Am I allowed to put a teenager (14 year old) in time out? (hahaha) The idea makes me laugh but I am serious.
Curtis is so mad and embarrassed that I emailed his online summer school teacher, who he has not met, never will meet, and 20 days into the class has still not gotten an email, note or “hello” from. The computer program, Canvas, is working well so it responds with “submitted” notes on everything assignment that Curt has done, but the grade book doesn’t reflect any grades recorded. I just wanted to send a short shout out to the teacher to make sure he was there, … somewhere.
Curtis wouldn’t help me figure out how to send an email to his teacher, saying it was SO embarrassing. After I figured it out, he tried really hard to keep me from sending the email. He complained so fiercely that Adam, his older brother, counseled him to respect his mother. This is just the mentoring an older brother should do, right?

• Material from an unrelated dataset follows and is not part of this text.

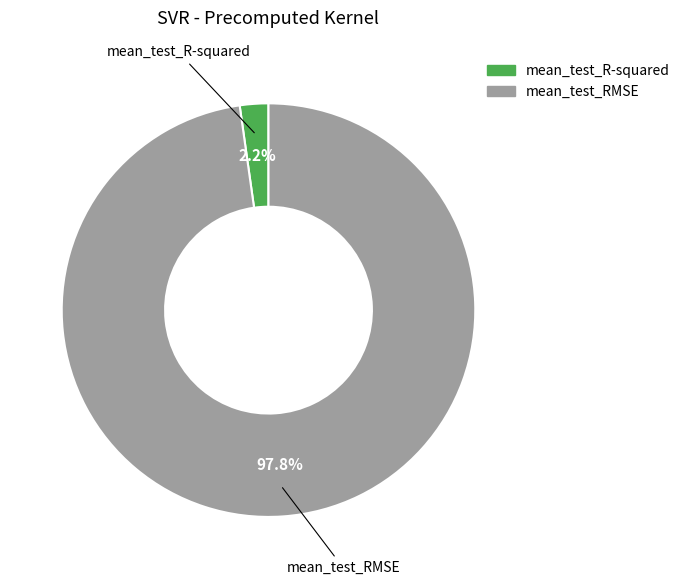

What is the smallest slice in the pie chart?

mean_test_R-squared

Well, Curtis verbally made fun of both of us and was nearly in tears after that. He was so mad.
See why I want to put him in time out?
When the kids were little, time out was a corner, any corner. They had to sit in the corner (facing whichever direction they wanted) for the same number of minutes as their age. They could talk or cry, but I would not answer them or respond in any way. If Curtis was 2, he had to be in timeout for 2 minutes. The infractions that would land a kid in the corner was mostly hitting and kicking other humans. If you bit someone, you had to bite a bar of soap. If one of them hurt someone’s feelings with words, the guilty child had to say, “I’m sorry” and give a hug. My kids seldom said bad words. I didn’t have a punishment for that.
Well, Curtis is 14. I haven’t asked him to go to timeout for a long time, and surely not to a corner.
I don’t know if I responded correctly, but I DID put him in “timeout.” This “teen timeout” was different than other timeouts, but seemed to do the trick. Curtis was complaining and verbally out of control while attempting to do his homework. Both Adam and I were caught up into his tantrum.
All I said was, “Curtis. You are in timeout.” He mumbled a couple more things, but because I wasn’t responding anymore and Adam knew he had to leave Curtis alone now (because you always leave a kid in timeout alone :), Curtis stopped talking and buckled down to work.
I guess his temper was just running away and he needed a stop sign. The phrase “You are in timeout” did it for him.
I don’t know what you have up your parental sleeve that will call a semi peaceful end to a teen melt down, but maybe this little example will give you an idea that will help you someday with your teenager.
Another tip is to “afterward show forth an increase of love.” The whole quote says:
“No power or influence can or ought to be maintained by virtue of the priesthood, only by persuasion, by long-suffering, by gentleness and meekness, and by love unfeigned; By kindness, and pure knowledge, which shall greatly enlarge the soul without hypocrisy, and without guild – Reproving betimes with sharpness, when moved upon but the Holy Ghost; and then showing forth afterwards an increase of love toward him whom thou hast reproved, lest he esteem thee to be his enemy.”– Our Lord Jesus Christ (Doctrine and Covenants 121:41-42)
So, to follow the Savior, I shared a handful of candy with Curtis a few minutes ago. We will have a fun walk together or watch a movie or make dinner together later on tonight. I love this kid! and I want him to know it.